[Mesa-dev] Cleaning up Python scripts
Jose Fonseca
jfonseca at vmware.com
Wed Sep 14 09:02:30 PDT 2011
----- Original Message -----
> Hi,
>
> I've talked about it a bit before, but I feel that it's getting out
> of
> hand, so it's time to talk about cleaning up some of the Python
> that's
> used to generate/build Mesa.
>
> First, the biggest problem is that our Python's completely untested
> and unstructured. It's very ad-hoc. This might be alright for some of
> the codegen, but the rather extensive total weight of all of these
> scripts is over 20 KLOCs, and this is just too much code to be
> scattered about with very little organization. There are zero Python
> packages (folders with __init__.py) in Mesa.
>
> Here are a handful of problems exposed by pyflakes, a minimal static
> analysis tool which only catches syntax errors, unused names, and
> undefined names.

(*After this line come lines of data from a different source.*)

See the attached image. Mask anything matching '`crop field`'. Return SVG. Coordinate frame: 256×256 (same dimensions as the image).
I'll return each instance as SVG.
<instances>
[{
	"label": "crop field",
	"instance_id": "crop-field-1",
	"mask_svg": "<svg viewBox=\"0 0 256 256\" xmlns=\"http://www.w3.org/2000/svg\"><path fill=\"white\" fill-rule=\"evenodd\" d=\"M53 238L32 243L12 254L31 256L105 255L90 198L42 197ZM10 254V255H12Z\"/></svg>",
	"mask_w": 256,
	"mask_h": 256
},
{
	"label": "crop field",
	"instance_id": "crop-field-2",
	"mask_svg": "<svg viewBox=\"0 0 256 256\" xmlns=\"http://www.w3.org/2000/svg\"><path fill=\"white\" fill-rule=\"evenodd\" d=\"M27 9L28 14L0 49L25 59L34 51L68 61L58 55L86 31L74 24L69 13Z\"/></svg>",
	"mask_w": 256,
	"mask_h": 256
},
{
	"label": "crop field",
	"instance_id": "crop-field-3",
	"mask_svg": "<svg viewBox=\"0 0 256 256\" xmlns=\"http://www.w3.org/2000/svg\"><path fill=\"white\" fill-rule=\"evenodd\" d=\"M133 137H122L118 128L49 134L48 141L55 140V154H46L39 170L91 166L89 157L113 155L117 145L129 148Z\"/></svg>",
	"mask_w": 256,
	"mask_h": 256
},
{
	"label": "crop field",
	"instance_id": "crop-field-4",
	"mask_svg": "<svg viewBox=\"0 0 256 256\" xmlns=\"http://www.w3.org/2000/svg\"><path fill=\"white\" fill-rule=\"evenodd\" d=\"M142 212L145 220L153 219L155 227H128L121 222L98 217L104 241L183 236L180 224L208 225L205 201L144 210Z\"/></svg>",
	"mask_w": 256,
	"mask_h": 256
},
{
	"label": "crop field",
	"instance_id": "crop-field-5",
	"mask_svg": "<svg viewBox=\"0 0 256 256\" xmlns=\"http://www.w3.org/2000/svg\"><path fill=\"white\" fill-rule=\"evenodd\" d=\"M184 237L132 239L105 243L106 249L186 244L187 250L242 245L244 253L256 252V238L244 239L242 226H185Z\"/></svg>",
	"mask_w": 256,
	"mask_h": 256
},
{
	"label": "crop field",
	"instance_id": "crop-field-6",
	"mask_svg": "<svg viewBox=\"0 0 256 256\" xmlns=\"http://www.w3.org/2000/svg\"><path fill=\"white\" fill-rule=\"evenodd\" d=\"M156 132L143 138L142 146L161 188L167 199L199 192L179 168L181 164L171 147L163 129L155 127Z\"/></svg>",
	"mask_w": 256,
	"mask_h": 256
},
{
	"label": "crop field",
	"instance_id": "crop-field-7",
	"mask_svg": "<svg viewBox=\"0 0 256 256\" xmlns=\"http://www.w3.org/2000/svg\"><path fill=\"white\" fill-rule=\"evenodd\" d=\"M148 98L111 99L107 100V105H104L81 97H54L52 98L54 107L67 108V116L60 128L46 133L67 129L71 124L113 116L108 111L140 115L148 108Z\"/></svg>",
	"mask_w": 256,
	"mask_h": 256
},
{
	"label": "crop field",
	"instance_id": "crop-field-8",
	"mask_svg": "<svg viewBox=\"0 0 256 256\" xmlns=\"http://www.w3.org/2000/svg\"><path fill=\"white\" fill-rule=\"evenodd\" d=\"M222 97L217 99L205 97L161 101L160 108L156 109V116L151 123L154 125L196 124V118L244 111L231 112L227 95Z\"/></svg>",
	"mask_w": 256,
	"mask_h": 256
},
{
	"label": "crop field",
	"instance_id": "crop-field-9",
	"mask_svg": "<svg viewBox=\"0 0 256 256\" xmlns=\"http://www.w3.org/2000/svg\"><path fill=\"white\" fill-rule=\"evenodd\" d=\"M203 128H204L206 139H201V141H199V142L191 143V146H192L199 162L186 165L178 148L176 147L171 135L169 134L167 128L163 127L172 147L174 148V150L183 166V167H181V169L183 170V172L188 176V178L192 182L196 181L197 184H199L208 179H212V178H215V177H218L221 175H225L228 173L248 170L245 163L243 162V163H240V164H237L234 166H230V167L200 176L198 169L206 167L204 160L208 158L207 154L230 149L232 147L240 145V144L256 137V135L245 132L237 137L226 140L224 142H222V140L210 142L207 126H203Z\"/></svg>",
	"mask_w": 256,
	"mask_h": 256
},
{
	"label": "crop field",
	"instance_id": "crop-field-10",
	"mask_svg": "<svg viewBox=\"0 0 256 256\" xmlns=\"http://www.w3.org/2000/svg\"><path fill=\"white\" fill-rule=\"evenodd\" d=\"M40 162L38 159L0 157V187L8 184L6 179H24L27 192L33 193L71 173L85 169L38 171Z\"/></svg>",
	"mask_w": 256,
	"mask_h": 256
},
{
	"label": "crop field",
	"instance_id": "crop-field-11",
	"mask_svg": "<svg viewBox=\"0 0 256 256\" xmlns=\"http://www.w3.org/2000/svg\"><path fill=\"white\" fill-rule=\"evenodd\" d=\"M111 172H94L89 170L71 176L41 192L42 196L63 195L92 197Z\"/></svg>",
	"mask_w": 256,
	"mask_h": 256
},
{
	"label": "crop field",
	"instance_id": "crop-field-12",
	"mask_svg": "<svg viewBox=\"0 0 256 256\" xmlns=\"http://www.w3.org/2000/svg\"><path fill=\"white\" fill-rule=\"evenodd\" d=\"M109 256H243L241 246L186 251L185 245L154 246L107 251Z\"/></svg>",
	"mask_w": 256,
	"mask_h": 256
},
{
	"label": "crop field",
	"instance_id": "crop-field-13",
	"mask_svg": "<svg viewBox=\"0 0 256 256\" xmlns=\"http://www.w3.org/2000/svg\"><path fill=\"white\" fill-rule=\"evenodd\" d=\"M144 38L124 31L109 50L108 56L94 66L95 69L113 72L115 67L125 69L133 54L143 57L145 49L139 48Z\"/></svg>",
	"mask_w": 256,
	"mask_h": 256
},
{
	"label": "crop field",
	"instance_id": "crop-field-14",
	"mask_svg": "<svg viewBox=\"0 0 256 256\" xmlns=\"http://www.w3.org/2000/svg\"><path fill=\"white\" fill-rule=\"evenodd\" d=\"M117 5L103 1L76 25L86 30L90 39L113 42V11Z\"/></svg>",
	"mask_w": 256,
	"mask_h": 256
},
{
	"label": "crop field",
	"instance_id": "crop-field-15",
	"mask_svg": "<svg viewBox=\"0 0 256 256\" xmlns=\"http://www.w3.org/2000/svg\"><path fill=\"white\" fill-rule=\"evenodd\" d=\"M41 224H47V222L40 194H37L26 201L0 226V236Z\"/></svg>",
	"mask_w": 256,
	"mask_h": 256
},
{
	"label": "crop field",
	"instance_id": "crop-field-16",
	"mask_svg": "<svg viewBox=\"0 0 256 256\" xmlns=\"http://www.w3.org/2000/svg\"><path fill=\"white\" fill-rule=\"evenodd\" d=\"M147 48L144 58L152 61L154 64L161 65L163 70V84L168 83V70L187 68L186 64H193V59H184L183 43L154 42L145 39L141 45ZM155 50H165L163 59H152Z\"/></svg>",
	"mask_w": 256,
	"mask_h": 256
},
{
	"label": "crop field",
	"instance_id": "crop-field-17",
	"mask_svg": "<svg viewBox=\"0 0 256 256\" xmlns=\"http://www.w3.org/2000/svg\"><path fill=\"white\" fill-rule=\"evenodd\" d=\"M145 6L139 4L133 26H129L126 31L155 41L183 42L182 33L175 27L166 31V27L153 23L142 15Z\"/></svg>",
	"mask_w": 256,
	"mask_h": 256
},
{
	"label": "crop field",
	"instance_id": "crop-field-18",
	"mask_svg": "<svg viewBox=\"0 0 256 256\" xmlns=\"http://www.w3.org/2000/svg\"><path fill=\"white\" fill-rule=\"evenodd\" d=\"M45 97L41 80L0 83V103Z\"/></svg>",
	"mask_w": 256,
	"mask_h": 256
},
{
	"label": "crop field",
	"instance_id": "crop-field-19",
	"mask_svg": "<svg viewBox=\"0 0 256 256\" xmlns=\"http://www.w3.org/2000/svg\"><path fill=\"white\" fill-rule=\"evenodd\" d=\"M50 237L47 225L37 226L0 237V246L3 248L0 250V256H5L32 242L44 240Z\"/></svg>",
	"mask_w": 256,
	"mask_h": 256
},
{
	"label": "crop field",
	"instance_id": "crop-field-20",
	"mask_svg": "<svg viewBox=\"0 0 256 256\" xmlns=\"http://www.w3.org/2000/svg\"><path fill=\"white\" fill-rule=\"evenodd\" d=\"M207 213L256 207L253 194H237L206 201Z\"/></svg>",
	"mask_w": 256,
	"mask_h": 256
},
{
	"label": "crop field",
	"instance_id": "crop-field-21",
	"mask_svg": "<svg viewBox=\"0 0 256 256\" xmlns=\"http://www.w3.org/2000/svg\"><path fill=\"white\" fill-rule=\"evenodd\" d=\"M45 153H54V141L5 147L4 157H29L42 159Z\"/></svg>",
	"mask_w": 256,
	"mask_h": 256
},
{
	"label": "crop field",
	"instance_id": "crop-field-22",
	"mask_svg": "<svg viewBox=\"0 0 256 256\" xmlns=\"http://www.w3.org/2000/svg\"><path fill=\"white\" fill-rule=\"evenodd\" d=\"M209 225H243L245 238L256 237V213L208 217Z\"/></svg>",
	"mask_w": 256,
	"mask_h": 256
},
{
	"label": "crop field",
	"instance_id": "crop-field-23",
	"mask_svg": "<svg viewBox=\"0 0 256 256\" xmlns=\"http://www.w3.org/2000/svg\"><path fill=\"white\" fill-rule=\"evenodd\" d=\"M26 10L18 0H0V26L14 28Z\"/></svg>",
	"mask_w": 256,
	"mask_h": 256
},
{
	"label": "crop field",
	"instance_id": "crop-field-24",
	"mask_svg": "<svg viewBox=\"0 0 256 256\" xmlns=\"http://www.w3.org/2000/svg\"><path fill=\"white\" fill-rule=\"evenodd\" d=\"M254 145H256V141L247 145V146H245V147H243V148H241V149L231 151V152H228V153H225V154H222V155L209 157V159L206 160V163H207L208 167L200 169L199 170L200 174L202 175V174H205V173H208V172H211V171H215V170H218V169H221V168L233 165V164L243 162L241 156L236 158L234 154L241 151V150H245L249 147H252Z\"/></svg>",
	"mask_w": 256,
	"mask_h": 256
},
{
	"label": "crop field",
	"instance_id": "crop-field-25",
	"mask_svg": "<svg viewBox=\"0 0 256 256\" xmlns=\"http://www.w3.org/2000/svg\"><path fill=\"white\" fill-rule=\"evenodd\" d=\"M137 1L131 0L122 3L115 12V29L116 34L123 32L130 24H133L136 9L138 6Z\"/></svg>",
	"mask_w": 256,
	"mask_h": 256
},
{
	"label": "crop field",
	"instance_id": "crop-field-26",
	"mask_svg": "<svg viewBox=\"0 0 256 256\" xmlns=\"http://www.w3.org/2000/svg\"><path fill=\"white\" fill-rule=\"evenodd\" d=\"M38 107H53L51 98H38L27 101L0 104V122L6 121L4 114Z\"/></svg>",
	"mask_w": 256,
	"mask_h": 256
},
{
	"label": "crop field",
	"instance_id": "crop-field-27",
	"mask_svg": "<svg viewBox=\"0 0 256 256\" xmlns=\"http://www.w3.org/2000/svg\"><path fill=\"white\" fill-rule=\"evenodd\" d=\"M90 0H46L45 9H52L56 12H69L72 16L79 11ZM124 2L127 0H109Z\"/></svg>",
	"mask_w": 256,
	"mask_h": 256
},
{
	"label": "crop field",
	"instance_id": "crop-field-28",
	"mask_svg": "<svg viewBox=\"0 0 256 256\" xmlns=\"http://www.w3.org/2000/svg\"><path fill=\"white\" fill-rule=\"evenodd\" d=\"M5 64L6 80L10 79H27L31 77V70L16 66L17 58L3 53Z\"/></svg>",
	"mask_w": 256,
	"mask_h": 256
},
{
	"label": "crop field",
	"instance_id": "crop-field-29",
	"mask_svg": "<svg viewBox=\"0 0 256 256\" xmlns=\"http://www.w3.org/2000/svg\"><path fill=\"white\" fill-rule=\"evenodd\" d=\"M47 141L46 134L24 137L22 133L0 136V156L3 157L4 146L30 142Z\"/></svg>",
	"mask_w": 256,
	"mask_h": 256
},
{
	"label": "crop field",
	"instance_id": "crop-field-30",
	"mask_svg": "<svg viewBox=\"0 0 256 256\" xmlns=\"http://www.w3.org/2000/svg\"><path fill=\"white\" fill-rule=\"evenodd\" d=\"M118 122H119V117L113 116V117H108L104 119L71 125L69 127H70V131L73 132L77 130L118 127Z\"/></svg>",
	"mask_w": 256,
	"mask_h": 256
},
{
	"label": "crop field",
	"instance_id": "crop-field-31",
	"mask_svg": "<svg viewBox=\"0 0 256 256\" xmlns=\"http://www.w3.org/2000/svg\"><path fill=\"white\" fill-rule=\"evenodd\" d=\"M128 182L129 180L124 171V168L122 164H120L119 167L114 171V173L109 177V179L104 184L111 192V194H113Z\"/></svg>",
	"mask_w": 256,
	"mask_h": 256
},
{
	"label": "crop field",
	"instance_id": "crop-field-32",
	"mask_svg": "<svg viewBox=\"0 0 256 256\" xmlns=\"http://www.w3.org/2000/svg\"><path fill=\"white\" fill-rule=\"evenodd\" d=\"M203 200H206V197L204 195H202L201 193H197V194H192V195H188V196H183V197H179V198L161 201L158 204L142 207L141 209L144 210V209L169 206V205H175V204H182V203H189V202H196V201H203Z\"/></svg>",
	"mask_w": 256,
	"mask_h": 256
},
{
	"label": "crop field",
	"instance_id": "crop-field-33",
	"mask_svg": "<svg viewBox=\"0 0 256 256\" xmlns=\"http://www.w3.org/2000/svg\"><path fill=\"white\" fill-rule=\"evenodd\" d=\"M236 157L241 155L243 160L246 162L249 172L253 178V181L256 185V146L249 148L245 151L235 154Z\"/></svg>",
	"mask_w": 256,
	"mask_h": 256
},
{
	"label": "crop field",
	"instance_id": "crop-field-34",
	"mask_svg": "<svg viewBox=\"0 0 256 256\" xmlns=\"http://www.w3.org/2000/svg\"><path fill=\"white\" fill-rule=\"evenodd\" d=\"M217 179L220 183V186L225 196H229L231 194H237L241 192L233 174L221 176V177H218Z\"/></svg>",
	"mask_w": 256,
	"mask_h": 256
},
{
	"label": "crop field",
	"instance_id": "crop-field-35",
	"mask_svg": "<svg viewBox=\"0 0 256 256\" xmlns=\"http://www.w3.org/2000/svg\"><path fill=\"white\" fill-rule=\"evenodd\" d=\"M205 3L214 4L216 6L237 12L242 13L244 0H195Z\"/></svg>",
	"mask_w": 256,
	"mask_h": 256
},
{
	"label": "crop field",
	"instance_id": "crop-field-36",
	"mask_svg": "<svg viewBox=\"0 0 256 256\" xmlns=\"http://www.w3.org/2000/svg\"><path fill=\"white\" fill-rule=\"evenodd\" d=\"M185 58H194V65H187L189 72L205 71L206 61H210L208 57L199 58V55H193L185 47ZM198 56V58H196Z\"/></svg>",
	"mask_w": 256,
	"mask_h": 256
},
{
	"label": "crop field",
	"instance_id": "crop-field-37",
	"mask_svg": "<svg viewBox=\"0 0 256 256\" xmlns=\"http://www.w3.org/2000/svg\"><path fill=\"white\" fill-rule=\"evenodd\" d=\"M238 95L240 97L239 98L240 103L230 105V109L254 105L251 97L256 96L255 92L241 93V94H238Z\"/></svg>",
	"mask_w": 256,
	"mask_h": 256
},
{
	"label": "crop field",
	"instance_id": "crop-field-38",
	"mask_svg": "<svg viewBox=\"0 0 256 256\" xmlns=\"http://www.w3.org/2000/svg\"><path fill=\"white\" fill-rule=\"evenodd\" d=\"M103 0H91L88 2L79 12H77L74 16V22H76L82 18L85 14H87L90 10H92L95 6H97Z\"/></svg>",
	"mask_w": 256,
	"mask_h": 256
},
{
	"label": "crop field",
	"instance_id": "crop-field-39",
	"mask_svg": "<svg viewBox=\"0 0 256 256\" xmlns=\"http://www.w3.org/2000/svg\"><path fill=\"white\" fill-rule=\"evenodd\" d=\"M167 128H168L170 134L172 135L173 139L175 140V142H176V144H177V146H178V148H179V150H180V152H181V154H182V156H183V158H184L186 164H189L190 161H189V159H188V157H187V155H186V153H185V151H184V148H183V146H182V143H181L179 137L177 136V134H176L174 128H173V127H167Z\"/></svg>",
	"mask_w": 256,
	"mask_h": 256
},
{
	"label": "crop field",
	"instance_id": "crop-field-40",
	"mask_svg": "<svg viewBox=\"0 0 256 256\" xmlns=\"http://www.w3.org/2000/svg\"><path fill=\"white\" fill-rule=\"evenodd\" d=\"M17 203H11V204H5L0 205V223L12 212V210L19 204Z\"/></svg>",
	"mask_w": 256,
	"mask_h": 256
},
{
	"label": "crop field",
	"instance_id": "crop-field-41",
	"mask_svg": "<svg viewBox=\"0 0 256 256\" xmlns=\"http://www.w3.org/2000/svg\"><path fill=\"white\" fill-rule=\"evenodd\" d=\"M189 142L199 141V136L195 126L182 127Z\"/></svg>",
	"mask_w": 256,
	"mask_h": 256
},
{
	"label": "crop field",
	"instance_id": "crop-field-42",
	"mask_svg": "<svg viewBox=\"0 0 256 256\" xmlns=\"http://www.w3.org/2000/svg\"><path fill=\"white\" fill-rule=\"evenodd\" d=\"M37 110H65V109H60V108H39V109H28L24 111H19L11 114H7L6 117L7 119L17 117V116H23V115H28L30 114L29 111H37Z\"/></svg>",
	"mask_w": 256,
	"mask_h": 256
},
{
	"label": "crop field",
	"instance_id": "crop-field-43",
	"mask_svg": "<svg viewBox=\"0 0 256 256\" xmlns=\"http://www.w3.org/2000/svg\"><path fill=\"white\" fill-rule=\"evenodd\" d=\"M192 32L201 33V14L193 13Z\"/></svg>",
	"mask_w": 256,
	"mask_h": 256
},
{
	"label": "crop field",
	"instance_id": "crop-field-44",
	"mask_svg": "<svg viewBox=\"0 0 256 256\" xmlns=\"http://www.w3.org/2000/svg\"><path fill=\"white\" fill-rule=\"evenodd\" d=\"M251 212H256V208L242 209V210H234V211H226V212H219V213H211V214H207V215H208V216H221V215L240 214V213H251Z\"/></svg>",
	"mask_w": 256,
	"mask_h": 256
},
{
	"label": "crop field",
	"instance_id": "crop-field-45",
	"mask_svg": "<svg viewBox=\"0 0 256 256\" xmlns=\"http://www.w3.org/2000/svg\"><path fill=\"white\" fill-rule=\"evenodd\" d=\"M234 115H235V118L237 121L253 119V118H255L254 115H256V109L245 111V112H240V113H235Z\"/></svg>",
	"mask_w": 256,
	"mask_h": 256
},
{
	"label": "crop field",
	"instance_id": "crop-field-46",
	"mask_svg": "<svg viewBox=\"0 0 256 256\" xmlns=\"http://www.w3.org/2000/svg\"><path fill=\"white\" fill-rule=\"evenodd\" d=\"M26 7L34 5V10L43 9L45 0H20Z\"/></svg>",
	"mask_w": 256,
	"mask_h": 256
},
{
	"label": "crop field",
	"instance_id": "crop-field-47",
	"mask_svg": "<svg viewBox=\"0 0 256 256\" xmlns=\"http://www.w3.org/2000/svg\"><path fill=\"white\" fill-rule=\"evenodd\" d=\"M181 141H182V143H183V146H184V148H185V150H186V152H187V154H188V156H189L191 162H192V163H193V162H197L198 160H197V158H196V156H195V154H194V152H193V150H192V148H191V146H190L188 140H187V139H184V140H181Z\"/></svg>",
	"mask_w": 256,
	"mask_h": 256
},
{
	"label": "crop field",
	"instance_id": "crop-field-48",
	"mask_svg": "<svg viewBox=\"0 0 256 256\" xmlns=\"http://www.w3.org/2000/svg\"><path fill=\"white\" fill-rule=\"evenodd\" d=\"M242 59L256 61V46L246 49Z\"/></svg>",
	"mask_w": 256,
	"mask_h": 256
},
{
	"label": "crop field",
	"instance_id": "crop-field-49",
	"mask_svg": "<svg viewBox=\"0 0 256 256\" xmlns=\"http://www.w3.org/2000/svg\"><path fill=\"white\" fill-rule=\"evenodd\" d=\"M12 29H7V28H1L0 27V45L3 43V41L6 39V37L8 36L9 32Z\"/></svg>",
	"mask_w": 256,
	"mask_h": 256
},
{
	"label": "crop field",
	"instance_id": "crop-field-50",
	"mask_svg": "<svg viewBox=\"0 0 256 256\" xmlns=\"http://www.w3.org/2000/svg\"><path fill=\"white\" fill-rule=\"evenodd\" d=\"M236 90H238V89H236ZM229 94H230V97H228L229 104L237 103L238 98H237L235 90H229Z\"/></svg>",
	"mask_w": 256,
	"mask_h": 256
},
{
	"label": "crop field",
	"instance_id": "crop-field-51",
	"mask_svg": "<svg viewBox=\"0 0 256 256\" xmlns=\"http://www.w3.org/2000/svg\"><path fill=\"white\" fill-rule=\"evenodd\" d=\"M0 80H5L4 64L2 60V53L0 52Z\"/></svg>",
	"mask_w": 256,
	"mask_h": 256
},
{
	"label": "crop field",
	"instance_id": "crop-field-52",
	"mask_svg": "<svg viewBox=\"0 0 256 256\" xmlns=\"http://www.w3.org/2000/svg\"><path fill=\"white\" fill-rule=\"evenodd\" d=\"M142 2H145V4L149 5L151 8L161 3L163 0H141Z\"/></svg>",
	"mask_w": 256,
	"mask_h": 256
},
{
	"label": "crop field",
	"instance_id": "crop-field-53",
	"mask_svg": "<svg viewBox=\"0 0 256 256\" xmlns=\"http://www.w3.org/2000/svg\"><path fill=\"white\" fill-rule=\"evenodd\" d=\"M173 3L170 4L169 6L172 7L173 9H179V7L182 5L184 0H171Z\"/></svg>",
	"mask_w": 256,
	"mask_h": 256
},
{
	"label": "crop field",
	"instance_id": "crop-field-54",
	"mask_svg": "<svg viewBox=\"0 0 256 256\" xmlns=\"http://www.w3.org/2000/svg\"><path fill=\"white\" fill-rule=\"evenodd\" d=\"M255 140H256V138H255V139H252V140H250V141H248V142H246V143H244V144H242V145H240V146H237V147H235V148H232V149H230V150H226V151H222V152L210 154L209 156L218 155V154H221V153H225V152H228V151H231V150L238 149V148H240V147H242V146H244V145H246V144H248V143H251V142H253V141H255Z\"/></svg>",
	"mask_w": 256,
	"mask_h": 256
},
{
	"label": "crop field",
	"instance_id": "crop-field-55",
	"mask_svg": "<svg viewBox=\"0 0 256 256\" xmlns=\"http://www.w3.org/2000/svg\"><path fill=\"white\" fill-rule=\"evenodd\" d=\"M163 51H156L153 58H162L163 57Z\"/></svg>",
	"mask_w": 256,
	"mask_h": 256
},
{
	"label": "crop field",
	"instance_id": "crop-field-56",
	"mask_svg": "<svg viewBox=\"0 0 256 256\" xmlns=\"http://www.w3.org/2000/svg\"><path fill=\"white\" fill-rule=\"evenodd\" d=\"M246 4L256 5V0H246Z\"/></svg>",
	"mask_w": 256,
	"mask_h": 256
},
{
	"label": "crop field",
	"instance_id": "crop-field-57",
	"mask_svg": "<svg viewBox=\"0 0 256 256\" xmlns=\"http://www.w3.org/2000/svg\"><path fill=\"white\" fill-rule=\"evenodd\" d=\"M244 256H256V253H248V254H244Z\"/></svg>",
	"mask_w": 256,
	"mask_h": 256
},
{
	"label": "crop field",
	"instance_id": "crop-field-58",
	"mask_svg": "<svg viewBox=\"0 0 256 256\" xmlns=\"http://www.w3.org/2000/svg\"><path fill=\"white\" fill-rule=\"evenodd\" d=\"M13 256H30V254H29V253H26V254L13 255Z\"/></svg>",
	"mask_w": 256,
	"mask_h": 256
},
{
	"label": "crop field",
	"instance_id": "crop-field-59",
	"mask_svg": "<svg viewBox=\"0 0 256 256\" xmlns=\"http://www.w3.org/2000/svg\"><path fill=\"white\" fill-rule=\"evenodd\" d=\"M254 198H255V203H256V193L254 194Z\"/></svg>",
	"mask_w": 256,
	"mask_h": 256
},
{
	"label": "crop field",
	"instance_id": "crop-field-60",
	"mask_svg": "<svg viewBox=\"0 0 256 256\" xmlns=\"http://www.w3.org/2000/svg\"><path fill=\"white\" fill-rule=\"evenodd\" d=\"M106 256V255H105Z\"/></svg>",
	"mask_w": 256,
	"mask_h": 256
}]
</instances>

This is really only tip-of-the-iceberg stuff, but I
> don't feel comfortable sending patches for this stuff without talking
> to the people that wrote this code originally.
>
> * /src/gallium/drivers/llvmpipe/lp_tile_shuffle_mask.py has a syntax
> error in global scope; it can't possibly run.
> * /scons/wcesdk.py has an undefined name in what appears to be dead
> code. This probably isn't a problem because I don't think any of us
> care about WinCE. (Which leads to the question: Why is this in the
> tree?)
Removed.
> * /src/mapi/glapi/gen/*.py have undefined calls to show_usage(),
> which I anticipate should show a usage message and exit. However,
> since these are generally only called from Makefiles, they shouldn't
> be a problem. Of course, people might have trouble running them
> manually...
Removed.
Thanks.
> * /src/mapi/mapi/mapi_abi.py has a couple more undefined names in
> error paths.
>
> What are people's opinions on this? Is it worth spending some time to
> clean up some of this code?
It's hard to say...
A lot of this code is disjoint anyway, so it wouldn't make sense trying to share code between unrelated scripts.
It might be better to do cleanup of the scripts based on pain points, rather than make it a goal on itself. That is, which python code people touched recently and felt that could be cleaned up?